Wednesday, April 23, 2014
The Washington Post
UNITED NATIONS - Susan E. Rice, the U.S. ambassador to the United Nations who lost out in a bruising bid for the job of secretary of state, may have the last laugh.
Susan Rice, U.S. ambassador to the United Nations, is the front-runner to succeed Tom Donilon as national security adviser, an official says.
The Associated Press
Rice has emerged as far and away the front-runner to succeed Tom Donilon as President Obama's national security adviser later this year, according to an administration official familiar with the president's thinking.
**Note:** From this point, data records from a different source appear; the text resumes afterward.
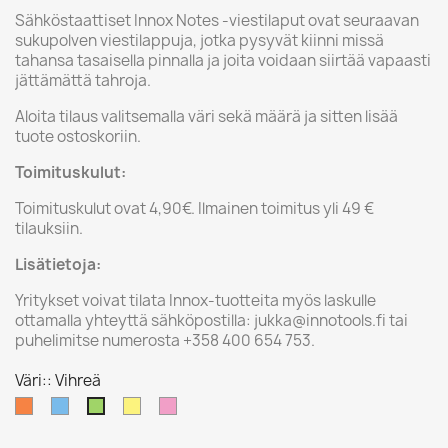
Sähköstaattiset Innox Notes -viestilaput ovat seuraavan
sukupolven viestilappuja, jotka pysyvät kiinni missä
tahansa tasaisella pinnalla ja joita voidaan siirtää vapaasti
jättämättä tahroja.
Aloita tilaus valitsemalla väri sekä määrä ja sitten lisää
tuote ostoskoriin.
Toimituskulut:
Toimituskulut ovat 4,90€. Ilmainen toimitus yli 49 €
tilauksiin.
Lisätietoja:
Yritykset voivat tilata Innox-tuotteita myös laskulle
ottamalla yhteyttä sähköpostilla: jukka@innotools.fi tai
puhelimitse numerosta +358 400 654 753.
Väri:: Vihreä
Oranssi
Sininen
Keltainen
Pinkki
Vihreä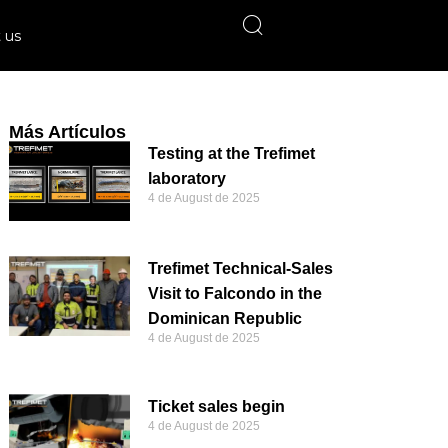
 us
Más Artículos
Testing at the Trefimet
laboratory
4 de August de 2025
Trefimet Technical-Sales
Visit to Falcondo in the
Dominican Republic
4 de August de 2025
Ticket sales begin
4 de August de 2025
The job would place her at the nexus of foreign policy decision-making and allow her to rival the influence of Secretary of State John Kerry in shaping the president's foreign policy.
The appointment would mark a dramatic twist of fortune for Rice, whose prospects to become the country's top diplomat fizzled last year following a round of television appearances in which she provided what turned out to be a flawed account of a Sept. 11 terrorist attack on the U.S. diplomatic mission in Benghazi, Libya.
That episode ignited a firestorm of criticism from Senate Republicans, who questioned her honesty and vowed to oppose her nomination, and exposed misgivings from more liberal detractors who questioned whether her temperament, her family's investments and her relations with African strongmen made her unfit to lead.
In plotting her political rehabilitation, Rice has kept whatever disappointment she may have felt in check, employing humor to blunt the indignity of the experience.
At the same time, her staff has sought to erect a more protective shield around her, moving to restrict access by midlevel foreign delegates suspected of leaking details about her more controversial positions and sometimes undiplomatic remarks in confidential deliberations at the United Nations.
Last month, Rice marked her reentry onto the national political stage with an appearance on Comedy Central's "Daily Show" with Jon Stewart, a sympathetic host who denounced the "malevolence" of her Republican critics and urged her respond with her trademark cussing.
"What would you say to them?" he asked. "And feel free to talk like a sailor."